FOOD in Europe’s ex-communist countries has an undeservedly bad reputation: stodgy peasant fare ruined by the culinary commissars of the planned economy. Your columnist has long disagreed, but proof is needed. So, on a recent visit to a supermarket in Tallinn, Estonia’s capital, he set out to construct a winter picnic entirely from local ingredients.
The basis was easy: black bread, pungent and tasty. It makes loaves from the west and south of Europe seem bland and boring. So into the shopping basket went four or five different varieties, with different features: seeds, rye, crunchy and chewy by turns.
The mainstay of the picnic was pricey at €15 ($22), but succulent—a smoked salami from Lithuania. Accompanying it in the shopping basket were a gourmet smoked cheese from Estonia, a tin of smoked sprats (Latvia), Polish pickled mushrooms, plus Czech horseradish and Hungarian hot peppers. Who says eastern Europe is a vitamin-free zone? For dessert, Polish “chocolate plums” from the Solidarność confectionery works are a fine offering. So were crispy, crunchy gingerbread biscuits (Estonian) and a packet of dried apple rings (Polish).

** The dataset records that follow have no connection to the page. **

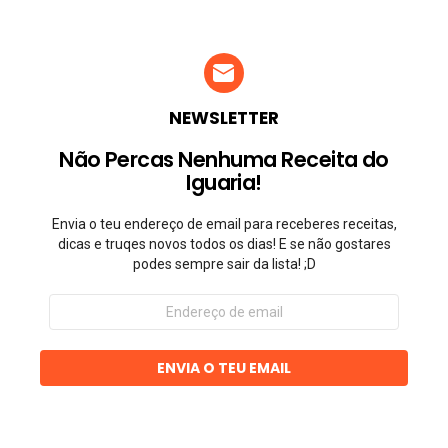
NEWSLETTER
Não Percas Nenhuma Receita do
Iguaria!
Envia o teu endereço de email para receberes receitas,
dicas e truqes novos todos os dias! E se não gostares
podes sempre sair da lista! ;D
Endereço
de
email
ENVIA O TEU EMAIL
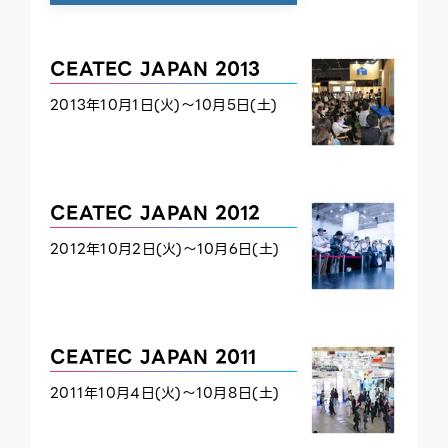
CEATEC JAPAN 2013
2013年10月1日(火)～10月5日(土)
CEATEC JAPAN 2012
2012年10月2日(火)～10月6日(土)
CEATEC JAPAN 2011
2011年10月4日(火)～10月8日(土)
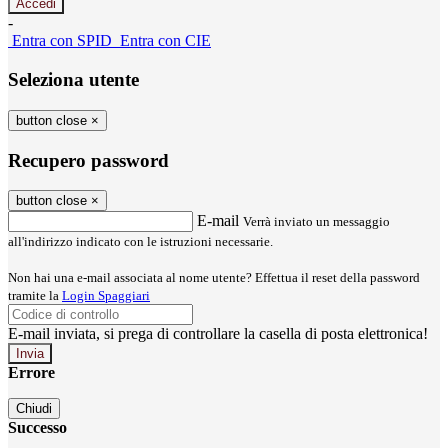
-
Entra con SPID
Entra con CIE
Seleziona utente
button close
×
Recupero password
button close
×
E-mail
Verrà inviato un messaggio
all'indirizzo indicato con le istruzioni necessarie.
Non hai una e-mail associata al nome utente? Effettua il reset della password
tramite la
Login Spaggiari
E-mail inviata, si prega di controllare la casella di posta elettronica!
Errore
Chiudi
Successo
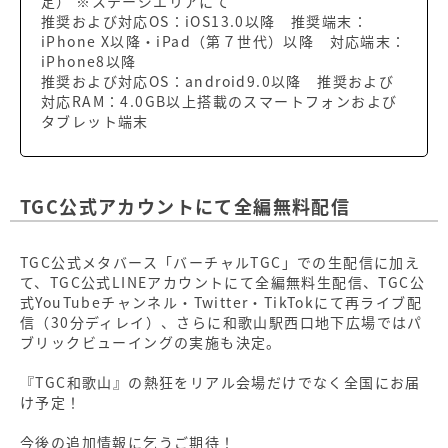
定） ※ステージエリアにて
推奨および対応OS：iOS13.0以降 推奨端末：
iPhone X以降・iPad（第７世代）以降 対応端末：
iPhone8以降
推奨および対応OS：android9.0以降 推奨および
対応RAM：4.0GB以上搭載のスマートフォンおよび
タブレット端末
TGC公式アカウントにて全編無料配信
TGC公式メタバース「バーチャルTGC」での生配信に加え
て、TGC公式LINEアカウントにて全編無料生配信、TGC公
式YouTubeチャンネル・Twitter・TikTokにて再ライブ配
信（30分ディレイ）、さらに和歌山駅西口地下広場ではパ
ブリックビューイングの実施も決定。
『TGC和歌山』の熱狂をリアル会場だけでなく全国にお届
け予定！
今後の追加情報に乞うご期待！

The shopper wanting alcoholic drinks is spoiled for choice. Estonia is the country that pioneered the vodka box—a five-litre freezer-filler much favoured by Finnish tourists dodging their own country’s punitive duties on alcohol. Your columnist is partial to Żubrówka, which should have a stem of bison grass in every bottle and gives the whiff of a summer meadow even in the depths of winter. Poland is the main source, though you can also find it in Belarus and Ukraine.
But drinking vodka at a picnic is not to everyone’s taste. Wine works better. Your columnist always tries to use his budget to punish protectionism and support freedom-lovers, which can lead to some conflict with wine snobs. The supermarket had a range of cut-price offerings from the Balkans, including Macedonia and Moldova. But the intelligent consumer should encourage those who are trying to move upmarket, as opposed to those competing at the bottom end. Pricey bottles from Ukraine and Russia were on offer too, but only sweet wines: a big headache in every bottle, at least in your columnist’s experience.
A good range of Georgian wine was more tempting: the basket was soon laden by a promising-looking upmarket Saperavi, for the equivalent of €12. But Georgian wine can be a bit inconsistent. For safety, a few beers never go amiss, especially if a sauna is in the offing. Estonia’s Saku and Le Coq are both good lagers, but the final choice was a brace of real Czech Budweiser (so much better than the fizzy, insipid American version) and some Polish Żywiec.
For a post-prandial snifter, Armenian brandy was a strong contender. But throwing caution to the winds, your columnist plumped for a bottle of Estonian dessert wine. Grapes do grow even in northerly Estonia, and wine-growers have been known to make something drinkable from them. But this bottle was from the Põltsamaa winery, which uses apples and berries.
Soft drinks are more distinctive. Western-style juices and fizzy drinks are ubiquitous, but more interesting local concoctions are on the shelves too. A carton of Ukrainian birch sap was irresistible, along with one of the greatest treats in the northern part of eastern Europe: sea-buckthornberry juice. This is bright orange, more like a puree than a juice, and has an incomparable astringent and invigorating kick.
The taste requires some acquiring; your columnist drinks it neat, but it also makes a useful ingredient for other cocktails—mixed with birch sap, for example. The toast at the picnic was to free trade in food: who needs protectionism when you have stuff that consumers really want?